The DESTINY-Breast04 data extended the U.S. Food and Drug Administration–approved label indication of trastuzumab deruxtecan and resulted in premarket approval of the monoclonal IHC antibody testing system used in DESTINY-Breast04 (Ventana PATHWAY anti-HER2/neu 4B5 rabbit monoclonal antibody on the BenchMark ULTRA instrument) for a new use as a semi quantitative assay, to identify patients with breast cancer without HER2 overexpression or amplification who could be eligible for treatment with trastuzumab deruxtecan.
The report states that “the recommendations in previous (2013 and 2018) ASCO-CAP HER2 testing guideline updates are affirmed for classic anti-HER2 therapies that conventionally target HER2 signaling. Although no changes are made to prior recommendations, there should be awareness that, for metastatic patients without HER2 overexpression or gene amplification, an IHC 1+ or 2+ result may make patients eligible for treatment targeting non amplified/non over expressed levels of HER2 expression (and IHC 0 results would not), for which trastuzumab-deruxtecan is the only currently available agent.”
The expert panel wrote that although there is clearly a new role for IHC assays to most accurately identify tumors that test HER2 IHC 1+ or 2+/ISH not-amplified, this clinical need is based on DESTINY-Breast04 clinical trial entry criteria rather than the demonstration of a new predictive or prognostic threshold for HER2 IHC test results below overexpression (IHC 3+). “As patients whose cancers tested IHC 0 in a central laboratory were ineligible for the trial, and trial data did not identify a differential benefit between patients with IHC 1+ and 2+/ISH notamplified treated with trastuzumab deruxtecan, no new predictive biomarker threshold for response (yes or no) has been identified among tumors historically classified as HER2-negative for overexpression or amplification. Instead, a new threshold has been artifactually created between a result of IHC 0 and IHC at least 1+ to determine access to the drug based on trial eligibility,” the report states.

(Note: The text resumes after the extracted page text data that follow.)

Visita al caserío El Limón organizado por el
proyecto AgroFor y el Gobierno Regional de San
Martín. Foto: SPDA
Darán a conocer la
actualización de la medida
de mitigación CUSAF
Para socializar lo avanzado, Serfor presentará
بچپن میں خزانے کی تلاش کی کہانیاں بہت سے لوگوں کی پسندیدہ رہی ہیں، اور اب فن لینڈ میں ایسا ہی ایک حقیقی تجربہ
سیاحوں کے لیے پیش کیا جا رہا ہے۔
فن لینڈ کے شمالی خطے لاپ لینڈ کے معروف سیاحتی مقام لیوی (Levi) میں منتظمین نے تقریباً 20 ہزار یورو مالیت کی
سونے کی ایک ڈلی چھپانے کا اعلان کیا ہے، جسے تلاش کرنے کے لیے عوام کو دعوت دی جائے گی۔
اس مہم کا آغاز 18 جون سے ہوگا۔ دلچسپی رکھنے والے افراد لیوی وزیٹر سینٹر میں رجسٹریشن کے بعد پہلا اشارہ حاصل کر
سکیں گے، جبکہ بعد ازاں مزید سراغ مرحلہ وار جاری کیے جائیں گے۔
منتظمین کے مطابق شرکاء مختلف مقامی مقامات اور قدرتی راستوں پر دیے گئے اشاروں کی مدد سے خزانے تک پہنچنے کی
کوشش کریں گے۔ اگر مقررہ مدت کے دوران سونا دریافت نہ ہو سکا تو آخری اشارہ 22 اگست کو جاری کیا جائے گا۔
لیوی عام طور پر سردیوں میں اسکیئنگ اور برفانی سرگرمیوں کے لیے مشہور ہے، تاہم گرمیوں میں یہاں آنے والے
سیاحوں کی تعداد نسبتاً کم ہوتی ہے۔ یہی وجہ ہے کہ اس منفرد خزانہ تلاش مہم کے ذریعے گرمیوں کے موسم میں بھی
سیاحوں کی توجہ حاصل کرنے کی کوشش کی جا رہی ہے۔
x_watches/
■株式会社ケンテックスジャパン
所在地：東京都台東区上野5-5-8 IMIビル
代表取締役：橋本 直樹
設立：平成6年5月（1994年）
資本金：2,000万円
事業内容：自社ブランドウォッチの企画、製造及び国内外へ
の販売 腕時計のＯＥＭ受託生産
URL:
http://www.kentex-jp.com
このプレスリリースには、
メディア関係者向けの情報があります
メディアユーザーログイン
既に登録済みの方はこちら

They noted that a result of IHC 0 may not mean that a cancer has no targetable HER2 protein present because HER2 assays are semiquantitative and were optimized to detect HER2 overexpression. Some data suggest that IHC0 cancers respond similarly to trastuzumab deruxtecan as do HER2-Low cancers
Available IHC assays may be suboptimal for detecting low levels of HER2 protein expression, the panel adds, “and could result in false-negative and false-positive test determinations around the IHC 0/IHC 1+ threshold that would incorrectly influence treatment recommendations and potentially impact data from ongoing clinical trials that still rely on them.” There is no evidence that HER2-Low is a new or reproducibly defined subtype of breast cancer with distinct prognostic or predictive implications. “While it is premature to create new result categories of HER2 expression (eg, HER2-Low, HER2-Ultra-Low), best practices to distinguish IHC 0 from 1+ are now clinically relevant,” according to the expert panel.